Being critical of ourselves is common and can lead us to question our feelings, coping ability and experiences.
Anxiety is very common. Some people find themselves replaying intense and scary moments at the hospital. Fear of forgetting the person who died is another common cause of anxiety.
Many people express fear that they are being, or will be, judged by their friends and family. They worry about failing expectations. They may receive subtle and not so subtle messages that they are not grieving quickly enough and should be better by now.
Some people have never lived alone before and experience this type of loneliness for the first time when their partner dies.
Others choose to isolate themselves, for example, by refusing social invitations.
There can be a build-up of physical and emotional fatigue when someone close to us is dying.
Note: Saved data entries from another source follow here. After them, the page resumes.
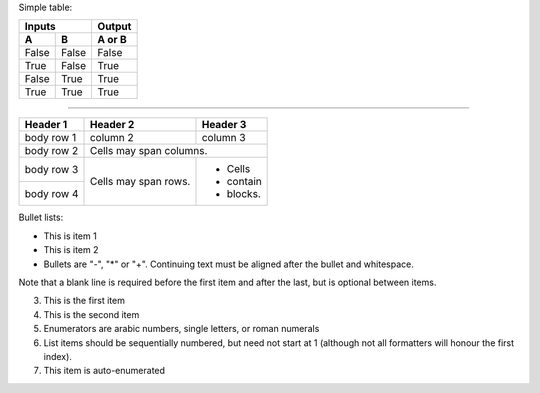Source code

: Simple table:

=====  =====  ====== 
   Inputs     Output 
------------  ------ 
  A      B    A or B 
=====  =====  ====== 
False  False  False 
True   False  True 
False  True   True 
True   True   True 
=====  =====  ======

--------------


+------------+------------+-----------+ 
| Header 1   | Header 2   | Header 3  | 
+============+============+===========+ 
| body row 1 | column 2   | column 3  | 
+------------+------------+-----------+ 
| body row 2 | Cells may span columns.| 
+------------+------------+-----------+ 
| body row 3 | Cells may  | - Cells   | 
+------------+ span rows. | - contain | 
| body row 4 |            | - blocks. | 
+------------+------------+-----------+


Bullet lists:

- This is item 1 
- This is item 2
- Bullets are "-", "*" or "+". 
  Continuing text must be aligned 
  after the bullet and whitespace.

Note that a blank line is required 
before the first item and after the 
last, but is optional between items.

3. This is the first item 
4. This is the second item 
5. Enumerators are arabic numbers, 
   single letters, or roman numerals 
6. List items should be sequentially 
   numbered, but need not start at 1 
   (although not all formatters will 
   honour the first index). 
#. This item is auto-enumerated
When this person dies, the running around attending to endless details finally stops. Many people experience emptiness and exhaustion at this stage.
Where couples had a strict division of labour, the loss of a partner presents unique challenges. For example, someone who has never driven a car may have to learn this skill.
A feeling of unreality may last for a short or a long period of time.
A feeling of unreality may last for a short or a long period of time. Yearning arises when we wish the person who has died was still with us. Some people will walk around their house calling out the name of their loved one when those feelings become intense
"I have my life back and I feel so guilty for feeling this way."
Many people feel a sense of freedom when the suffering of their loved one is over and the demands of caregiving end. This sense of release can give rise to feelings of guilt.
When the person who died was violent or abusive, it may be a relief that they are dead. Conflicted relationships can also be difficult to grieve with so many issues left unresolved.
The loss of someone important to us can be too powerful to absorb. The result is a form of numbness where we feel detached from our emotions.